• EXERCISE INSTRUCTIONS:
Lines from the one containing "focal_mm: 85" through the end of the material are to be retyped exactly; do not copy pictures.

• ENTRIES PROVIDED:

▼

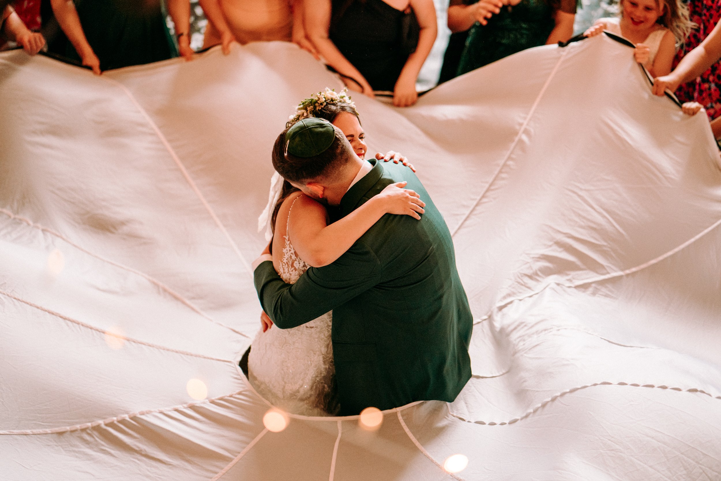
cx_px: 360
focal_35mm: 85
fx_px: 1702
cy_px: 240
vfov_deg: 16.1
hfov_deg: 23.9
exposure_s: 1/250
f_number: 2
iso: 3200
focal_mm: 85
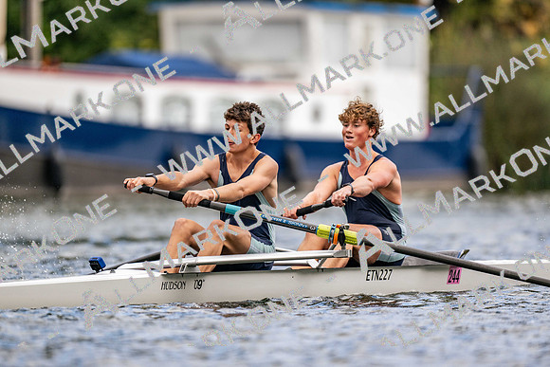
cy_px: 184
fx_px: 9173
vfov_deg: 2.3
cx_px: 275
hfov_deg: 3.4
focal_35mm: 600
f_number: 4
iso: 400
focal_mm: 600
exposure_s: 1/2500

▲

• TASK SOLUTION:
focal_mm: 85
cy_px: 184
fx_px: 9173
vfov_deg: 2.3
cx_px: 275
hfov_deg: 3.4
focal_35mm: 600
f_number: 4
iso: 400
focal_mm: 600
exposure_s: 1/2500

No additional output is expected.